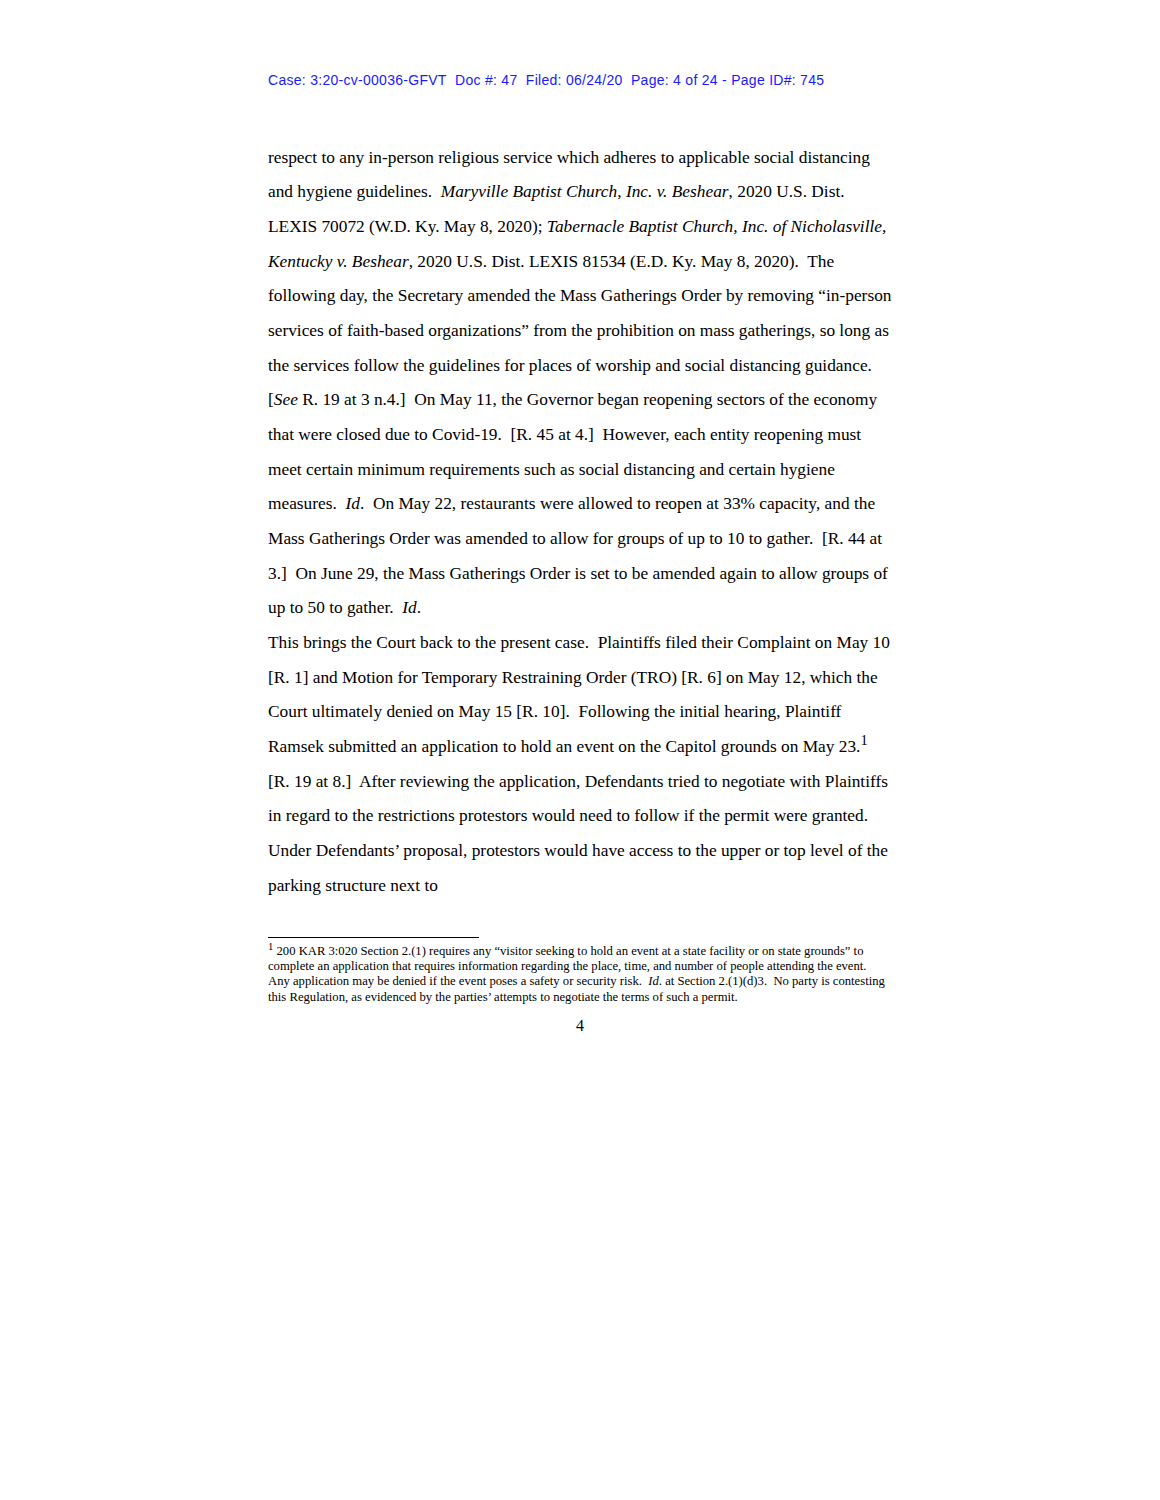Case: 3:20-cv-00036-GFVT Doc #: 47 Filed: 06/24/20 Page: 4 of 24 - Page ID#: 745
respect to any in-person religious service which adheres to applicable social distancing and hygiene guidelines. Maryville Baptist Church, Inc. v. Beshear, 2020 U.S. Dist. LEXIS 70072 (W.D. Ky. May 8, 2020); Tabernacle Baptist Church, Inc. of Nicholasville, Kentucky v. Beshear, 2020 U.S. Dist. LEXIS 81534 (E.D. Ky. May 8, 2020). The following day, the Secretary amended the Mass Gatherings Order by removing “in-person services of faith-based organizations” from the prohibition on mass gatherings, so long as the services follow the guidelines for places of worship and social distancing guidance. [See R. 19 at 3 n.4.] On May 11, the Governor began reopening sectors of the economy that were closed due to Covid-19. [R. 45 at 4.] However, each entity reopening must meet certain minimum requirements such as social distancing and certain hygiene measures. Id. On May 22, restaurants were allowed to reopen at 33% capacity, and the Mass Gatherings Order was amended to allow for groups of up to 10 to gather. [R. 44 at 3.] On June 29, the Mass Gatherings Order is set to be amended again to allow groups of up to 50 to gather. Id.
This brings the Court back to the present case. Plaintiffs filed their Complaint on May 10 [R. 1] and Motion for Temporary Restraining Order (TRO) [R. 6] on May 12, which the Court ultimately denied on May 15 [R. 10]. Following the initial hearing, Plaintiff Ramsek submitted an application to hold an event on the Capitol grounds on May 23.1 [R. 19 at 8.] After reviewing the application, Defendants tried to negotiate with Plaintiffs in regard to the restrictions protestors would need to follow if the permit were granted. Under Defendants’ proposal, protestors would have access to the upper or top level of the parking structure next to
1 200 KAR 3:020 Section 2.(1) requires any “visitor seeking to hold an event at a state facility or on state grounds” to complete an application that requires information regarding the place, time, and number of people attending the event. Any application may be denied if the event poses a safety or security risk. Id. at Section 2.(1)(d)3. No party is contesting this Regulation, as evidenced by the parties’ attempts to negotiate the terms of such a permit.
4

● What you have to do: From the opening line of the entries, copy each line exactly until the line with "This brings the", which is copied as well; leave out pictures.

● Your solution:
Case: 3:20-cv-00036-GFVT Doc #: 47 Filed: 06/24/20 Page: 4 of 24 - Page ID#: 745
respect to any in-person religious service which adheres to applicable social distancing and hygiene guidelines. Maryville Baptist Church, Inc. v. Beshear, 2020 U.S. Dist. LEXIS 70072 (W.D. Ky. May 8, 2020); Tabernacle Baptist Church, Inc. of Nicholasville, Kentucky v. Beshear, 2020 U.S. Dist. LEXIS 81534 (E.D. Ky. May 8, 2020). The following day, the Secretary amended the Mass Gatherings Order by removing “in-person services of faith-based organizations” from the prohibition on mass gatherings, so long as the services follow the guidelines for places of worship and social distancing guidance. [See R. 19 at 3 n.4.] On May 11, the Governor began reopening sectors of the economy that were closed due to Covid-19. [R. 45 at 4.] However, each entity reopening must meet certain minimum requirements such as social distancing and certain hygiene measures. Id. On May 22, restaurants were allowed to reopen at 33% capacity, and the Mass Gatherings Order was amended to allow for groups of up to 10 to gather. [R. 44 at 3.] On June 29, the Mass Gatherings Order is set to be amended again to allow groups of up to 50 to gather. Id.
This brings the Court back to the present case. Plaintiffs filed their Complaint on May 10 [R. 1] and Motion for Temporary Restraining Order (TRO) [R. 6] on May 12, which the Court ultimately denied on May 15 [R. 10]. Following the initial hearing, Plaintiff Ramsek submitted an application to hold an event on the Capitol grounds on May 23.1 [R. 19 at 8.] After reviewing the application, Defendants tried to negotiate with Plaintiffs in regard to the restrictions protestors would need to follow if the permit were granted. Under Defendants’ proposal, protestors would have access to the upper or top level of the parking structure next to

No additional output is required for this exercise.